===== EXTRACT PROVIDED

Can Confirm this is true. If you are within a certain mileage and currently virtual you will be moved to office if the office can accommodate. Someone in HR is clearly a whistleblower because this was a highly confidential project.
@b9 Badge reports have been generated, manually as far as I can tell, at an irregular cadence for months now-- maybe over a year. Maybe more than a year. My inability to remember how often, or for how long, this has been ongoing is, perhaps, testament to, at least in my part of the org, of its cosmetic and meaningless nature.
@b7 detailed badge reports were generated and reviewed last week.
@ae we do he's just interim. Can do anything he wants. And let's be honest l, he's a public face. We all know savinay is running the force.
Nothing new here. Those in offices are being tracked for attendance. Managers get reports as a dashboard. There are many employees around the globe who have been made virtual which will work out nicely for them.
Good luck to everyone returning to 5 days a week. That said will be drastically reduced numbers post sales and layoffs.

==========

* ACTION ITEM
Add the next few comments to the thread about badge tracking and the move back to the office, following on from its last comment.

===== RECORD EXTRACTS

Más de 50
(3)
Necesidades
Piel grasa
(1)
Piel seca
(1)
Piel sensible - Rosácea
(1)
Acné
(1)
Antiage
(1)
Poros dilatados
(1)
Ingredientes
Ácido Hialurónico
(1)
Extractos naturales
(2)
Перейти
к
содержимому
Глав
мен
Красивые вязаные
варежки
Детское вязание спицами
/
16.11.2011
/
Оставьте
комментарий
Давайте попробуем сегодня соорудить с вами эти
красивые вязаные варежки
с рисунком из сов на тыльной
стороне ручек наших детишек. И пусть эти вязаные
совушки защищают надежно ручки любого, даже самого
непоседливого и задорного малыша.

==========
===== RECORD EXTRACTS

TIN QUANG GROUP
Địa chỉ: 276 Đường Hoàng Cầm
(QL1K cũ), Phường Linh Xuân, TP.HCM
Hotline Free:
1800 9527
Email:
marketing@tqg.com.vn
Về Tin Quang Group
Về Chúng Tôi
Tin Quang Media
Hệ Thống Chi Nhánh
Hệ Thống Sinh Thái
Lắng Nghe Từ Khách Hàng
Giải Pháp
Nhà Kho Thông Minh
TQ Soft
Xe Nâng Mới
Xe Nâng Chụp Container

==========

* YOUR RESPONSE
In Broomfield they are going to replace cubicles and offices with servers for AI bots. The remaining humans will train the AI bots until it becomes a human less office. Welcome how tech will be for everyone in the 2030, we are just starting early because the executives want to keep their jobs.
@at
Agreed..but as someone who worked in Corporate Transactions for many many years you will notice the subtle attrition of employees out of some EU countries starting several years back.
Many years ago (at another company way back) they had a strategy to remove their employer footprint out of France by not replacing anyone who left. Now they only use Partners and resellers (this is true to this day).
To your point when they got down to 2 employees left in that country (both WFH) ..they laid them off with a very generous severance. Only 2 so well worth it for them. Not saying it's right but there are a lot of companies that are currently doing that..It is an absolute strategy ...
all based on local Labor Council laws in various EU countries.
@b3
All due respect, they are trying desperately to erase the M.B. DNA from the OT Brand and policies, so they can sell non-performong assets...(BU's)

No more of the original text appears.